┏━━

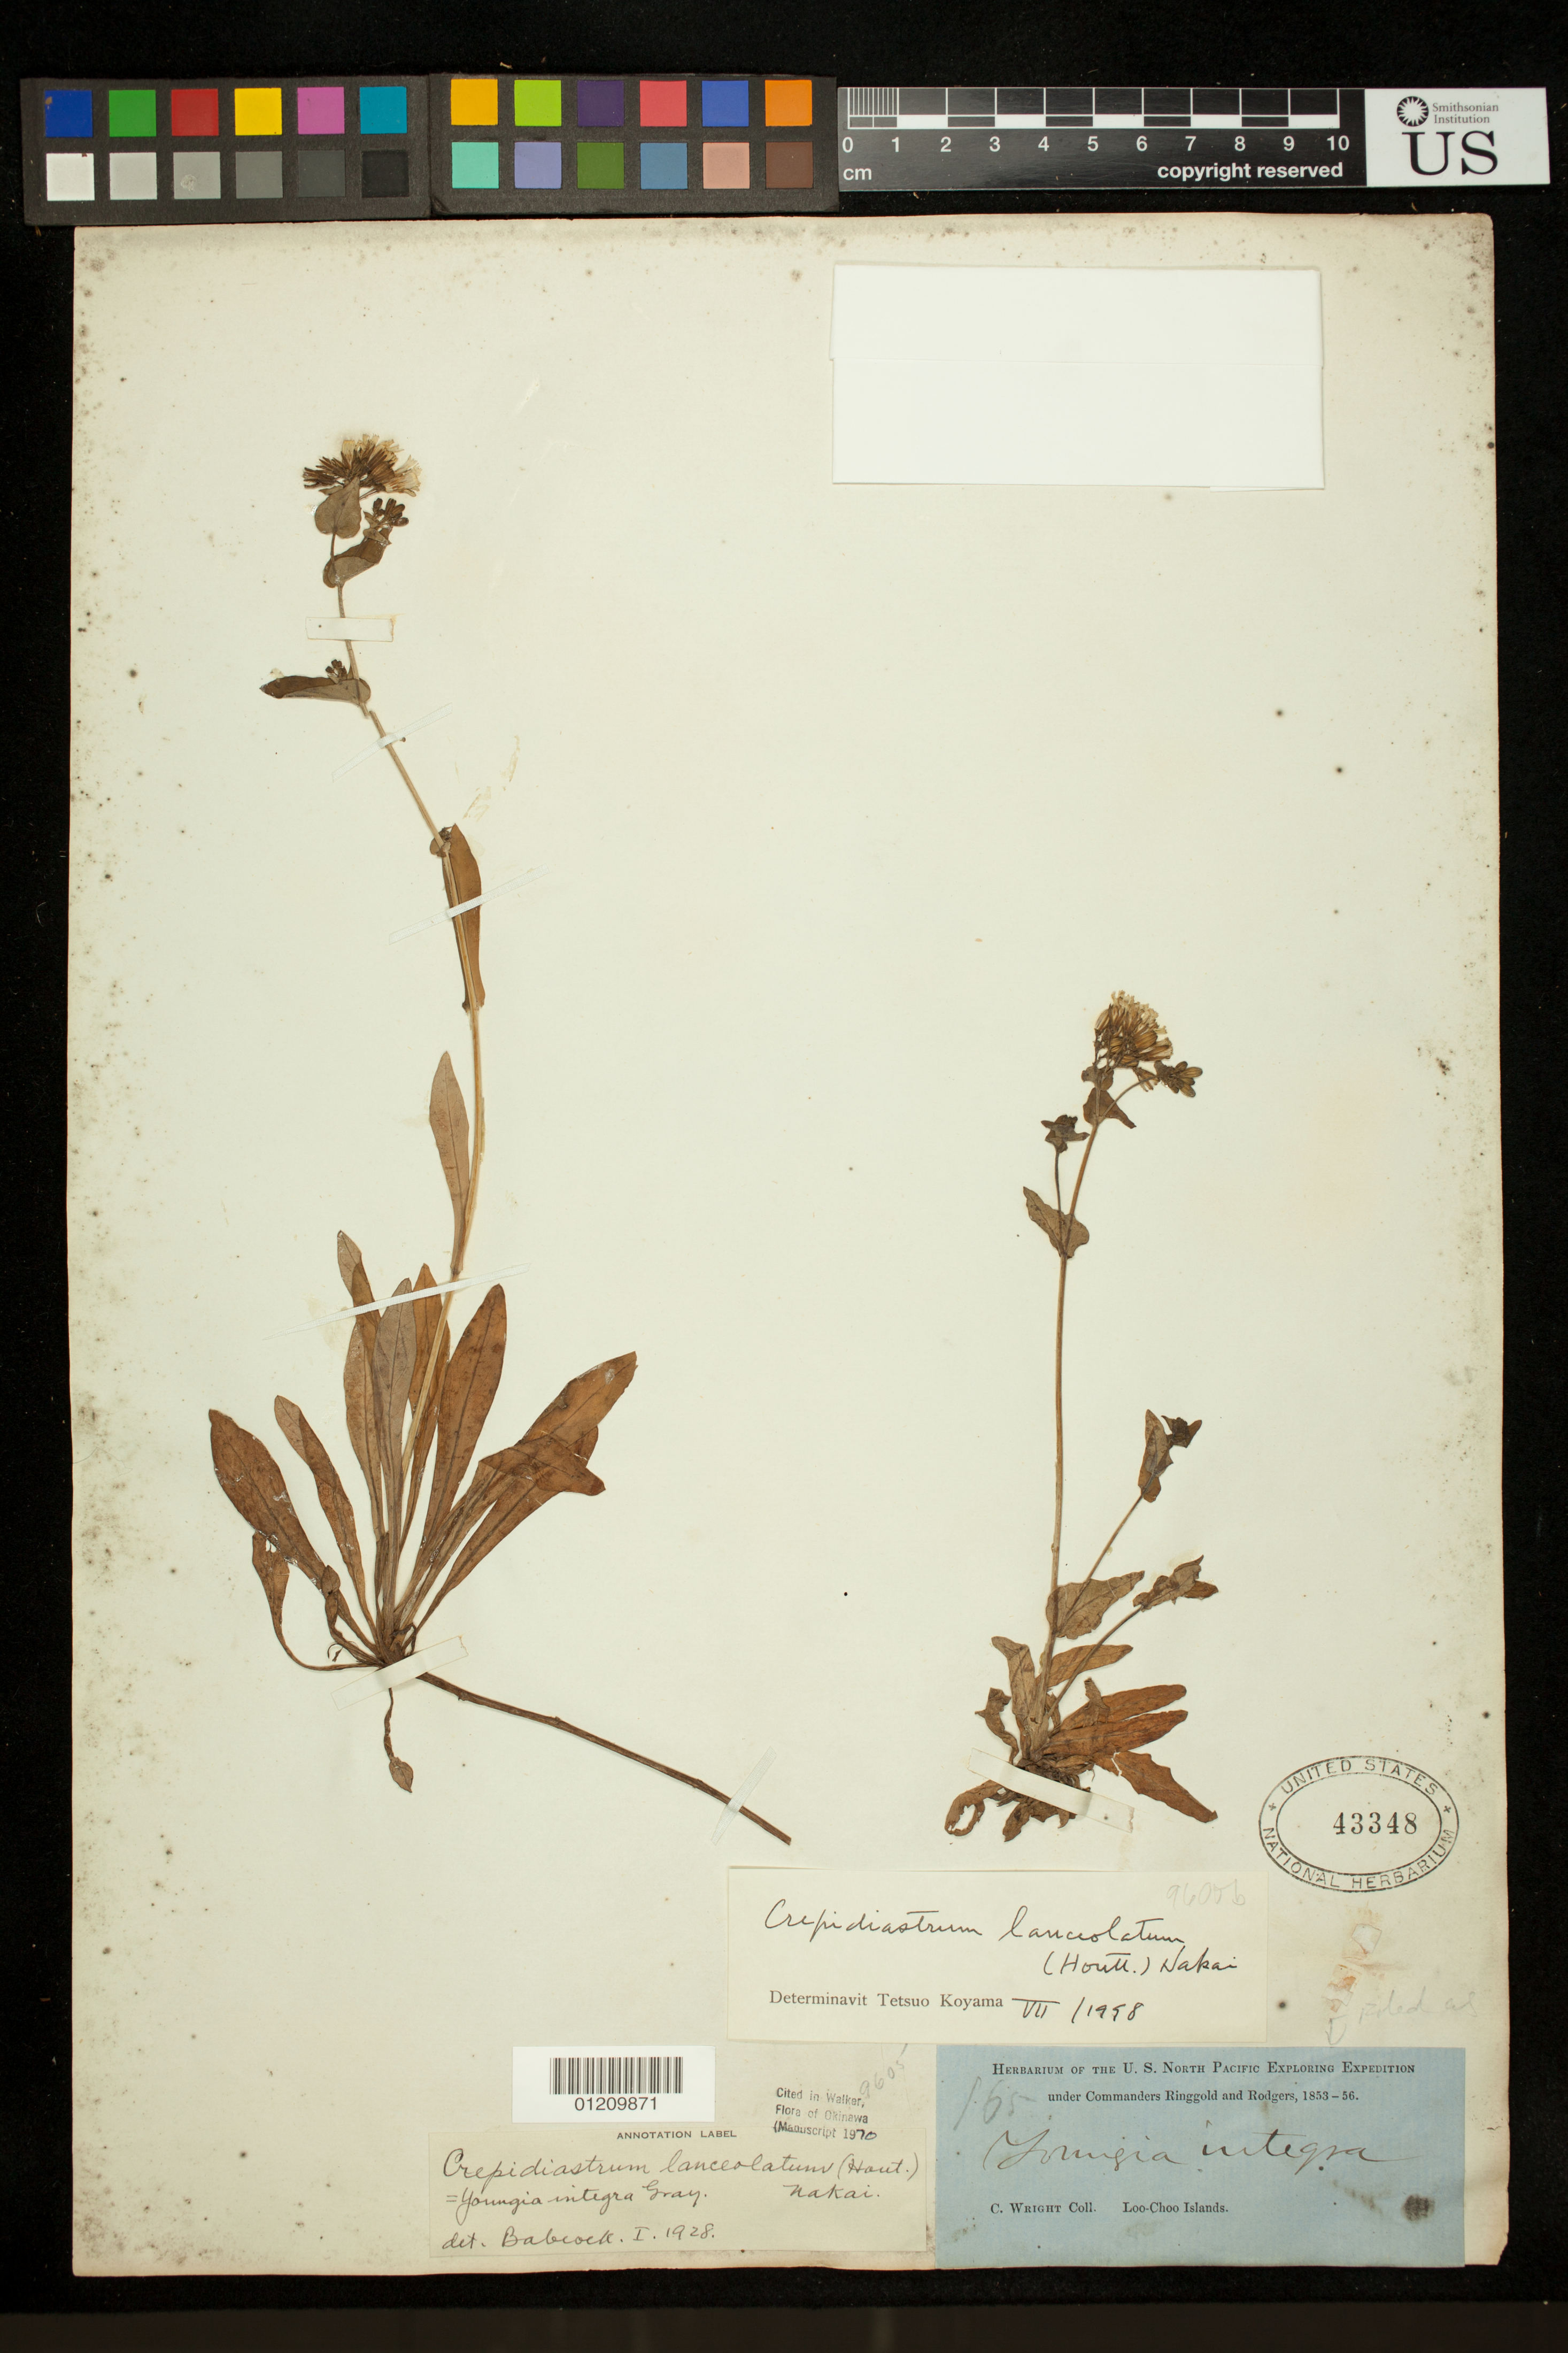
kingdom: Plantae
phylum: Tracheophyta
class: Magnoliopsida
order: Asterales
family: Asteraceae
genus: Crepidiastrum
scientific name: Crepidiastrum lanceolatum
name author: (Houtt.) Nakai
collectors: C. Wright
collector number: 165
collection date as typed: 1853 to -- --- 1856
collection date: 1853/1856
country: Japan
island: Ryukyu Islands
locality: Loo Choo Islands.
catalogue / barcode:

┗━━

Render the rows above as a numbered list, omitting blank lines and the pictures.

» FINISHED TASK
1. kingdom: Plantae
2. phylum: Tracheophyta
3. class: Magnoliopsida
4. order: Asterales
5. family: Asteraceae
6. genus: Crepidiastrum
7. scientific name: Crepidiastrum lanceolatum
8. name author: (Houtt.) Nakai
9. collectors: C. Wright
10. collector number: 165
11. collection date as typed: 1853 to -- --- 1856
12. collection date: 1853/1856
13. country: Japan
14. island: Ryukyu Islands
15. locality: Loo Choo Islands.
16. catalogue / barcode:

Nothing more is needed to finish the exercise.